Our platform is B2B, but I would say we’re focusing on solving three different challenges for three different groups: small and medium sized companies, larger enterprises and universities, and also freelancers. For the small to medium companies, we’re trying to help get ahead of the permanent tech crisis. For larger enterprises, our technology helps them look internally before they look externally. Freelancers get access to well-defined, quality opportunities while reducing admin and overhead time.
As we grow our own business, from a Scottish perspective, we’re hiring from often overlooked talent pools and we support them through a mentorship scheme. We’re hiring student apprentices, we’re bringing women returners in and offering fully flexible, remote working to accommodate those who can’t work a ‘nine to five’ job. So we’re really making the most of the amazing and diverse workforce available here in Scotland.
In the last six months, we’ve moved from being a ‘passion project’, to being something tangible. We have hired 10 people. We have got over 3000 users and over 200 clients. We won Scottish Edge and Tech Nation Rising Star. We were a finalist in the KPMG, Tech Innovation of the Year.
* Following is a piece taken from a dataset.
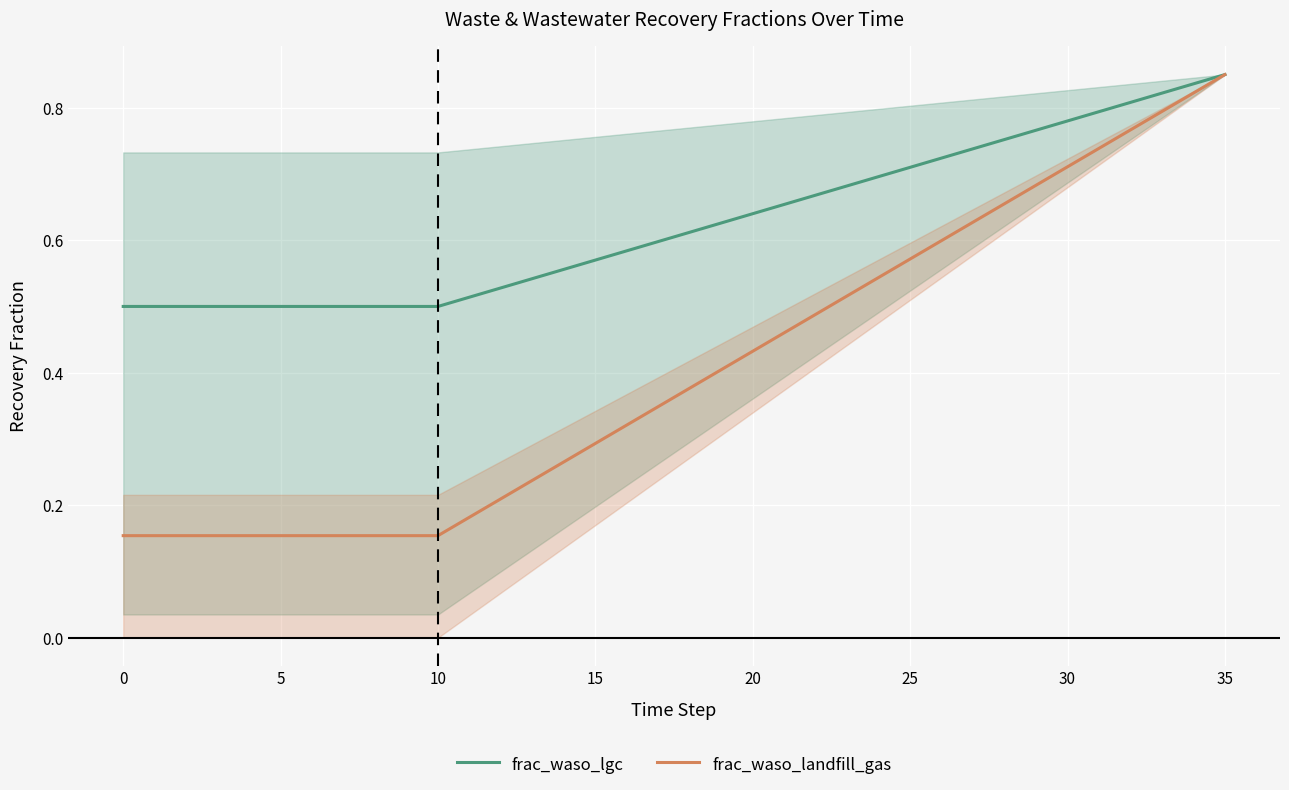

Which category has the highest value in the frac_waso_landfill_gas series?

35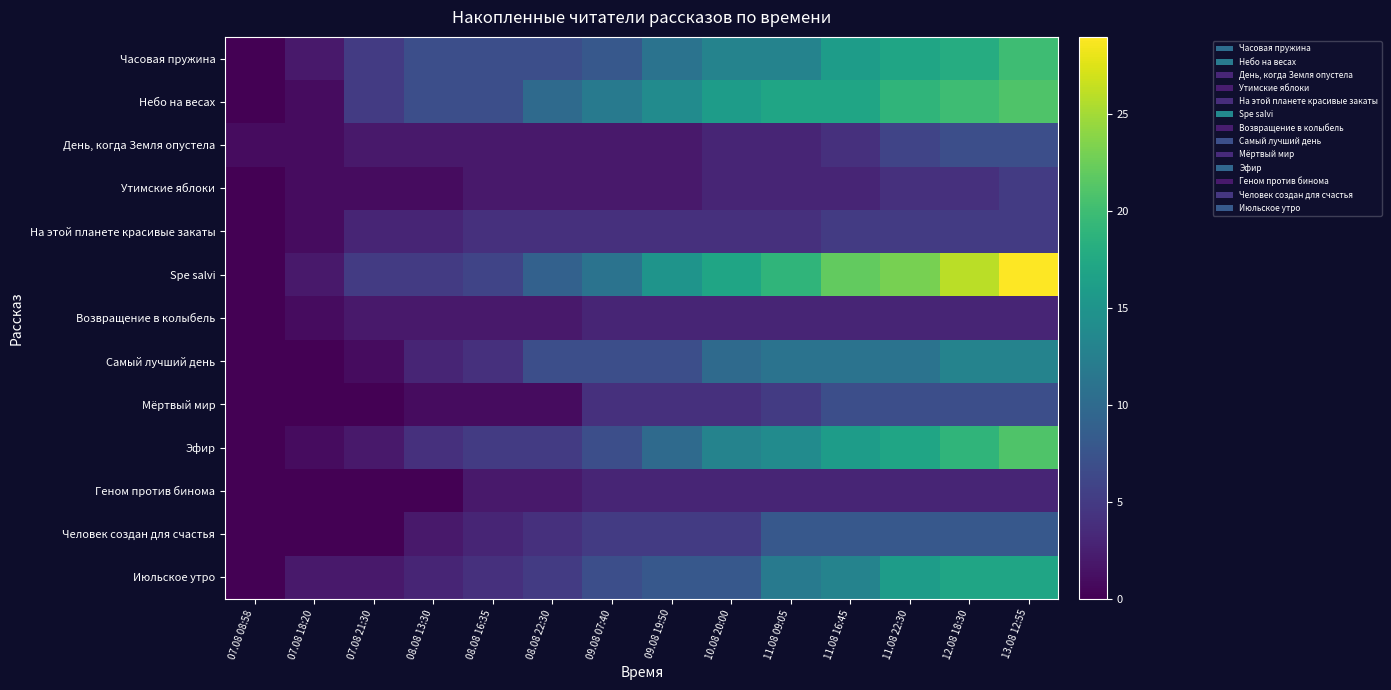

What is the difference between the highest and lowest values at 11.08 22:30?

20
There are a few things in the Accelerator that have really hit home for us. A big one being the companies and mentors we had access to such as NileHQ for design challenges. We came to the Accelerator already set up, with employees and early investment in hand, and Nile supported us in terms of storytelling and refining our product and customer journey. It absolutely accelerated what we do, no doubt about it.
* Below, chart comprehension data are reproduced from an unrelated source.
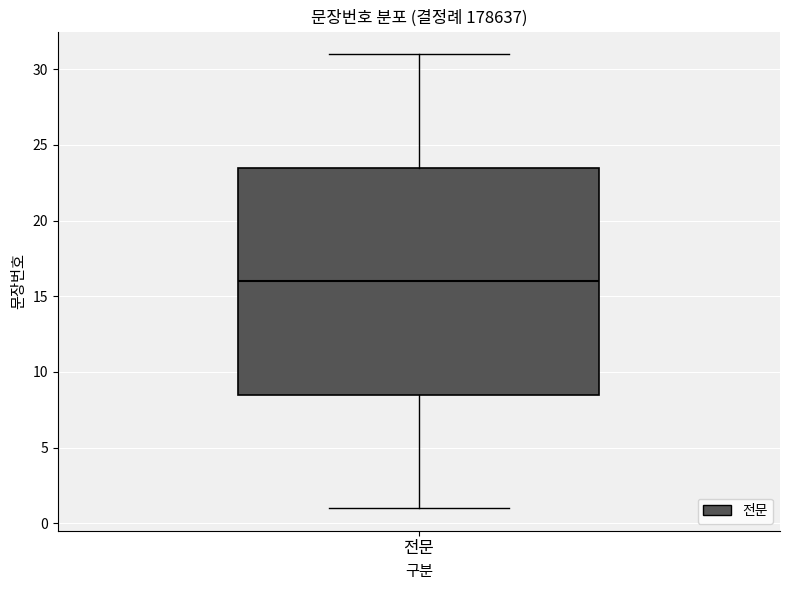

Transcribe this box plot: give where the median line is, the range the box spans, and where the two whiskers end, as read against the y-axis. The values are not printed on the chart, so give them approximately, as read against the axis.

median 16.0, box 8.5 to 23.5, whiskers 1.0 to 31.0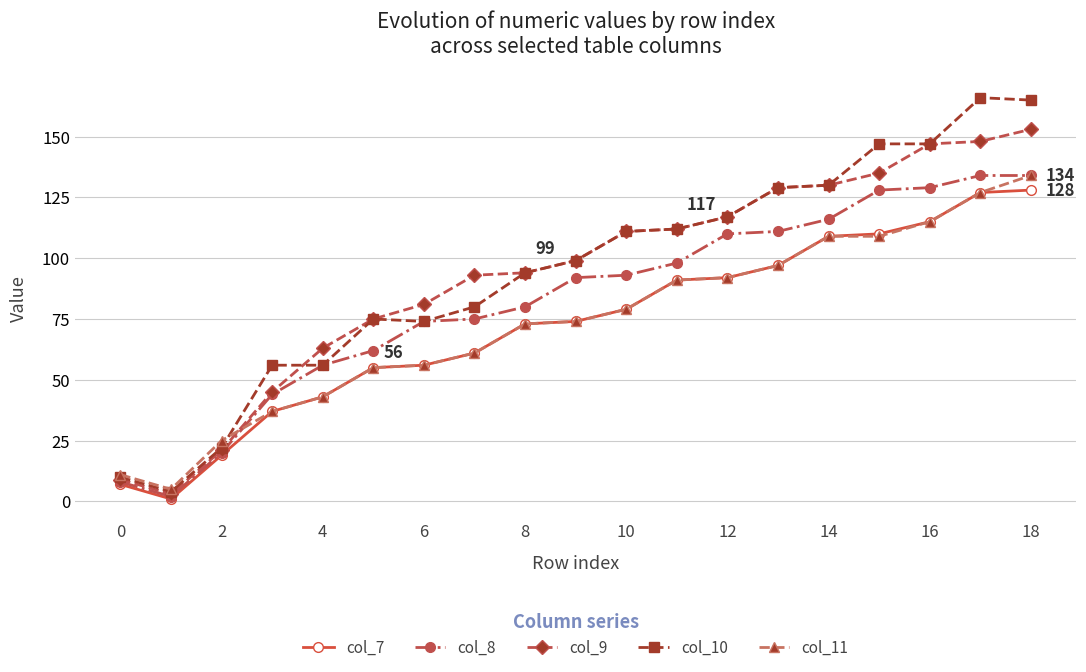

What are all the series names shown in the legend?

col_7, col_8, col_9, col_10, col_11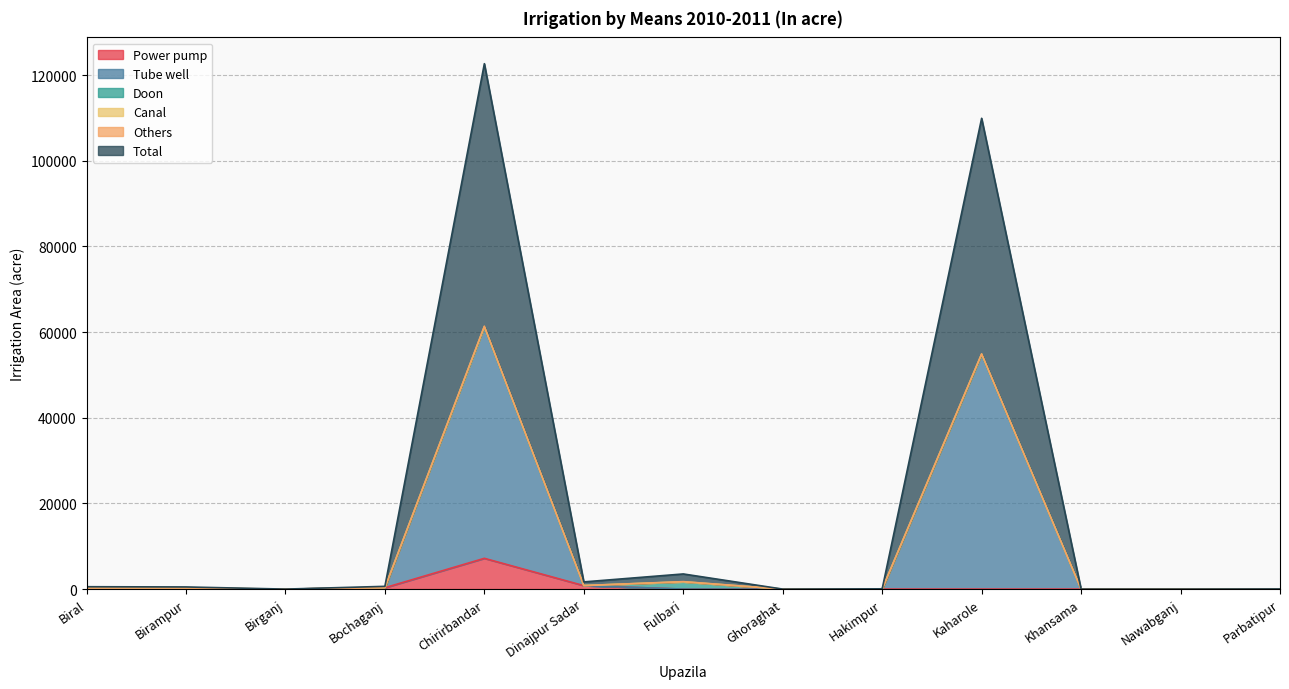

At how many categories does at least one series exceed 114570?

1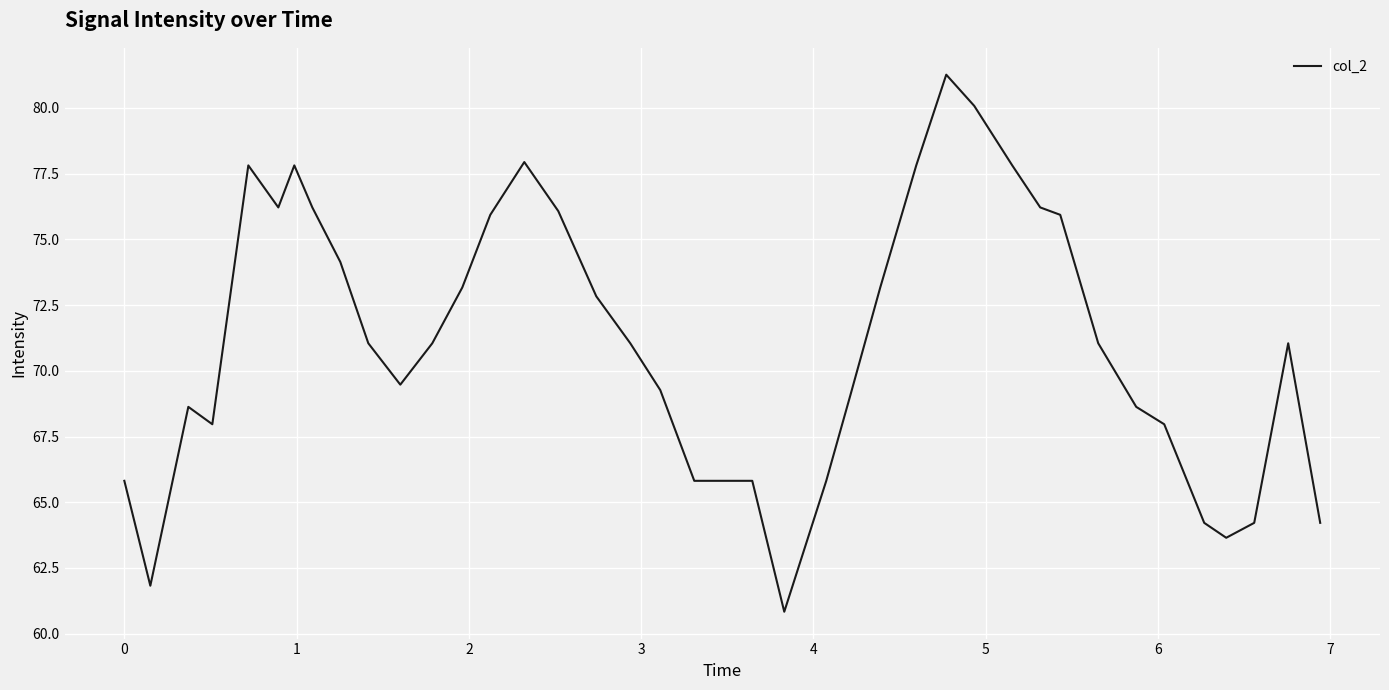

What is the greatest value displayed?

81.3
My best advice is to go and build connections with mentors or advisors who have been there and done it. Most entrepreneurs are really very open with their time, and can give you insight you won’t get anywhere else.
We’re excelling, we’re growing, we’re six months ahead of our goal and everybody that we’ve hired has contributed to that. Now we’re aiming to raise a significant amount of funding, over £4m ideally. That will allow us to increase our headcount from 11 to 45, giving opportunities to different demographics and different workforces. We also plan to open an office in Houston and break into the US.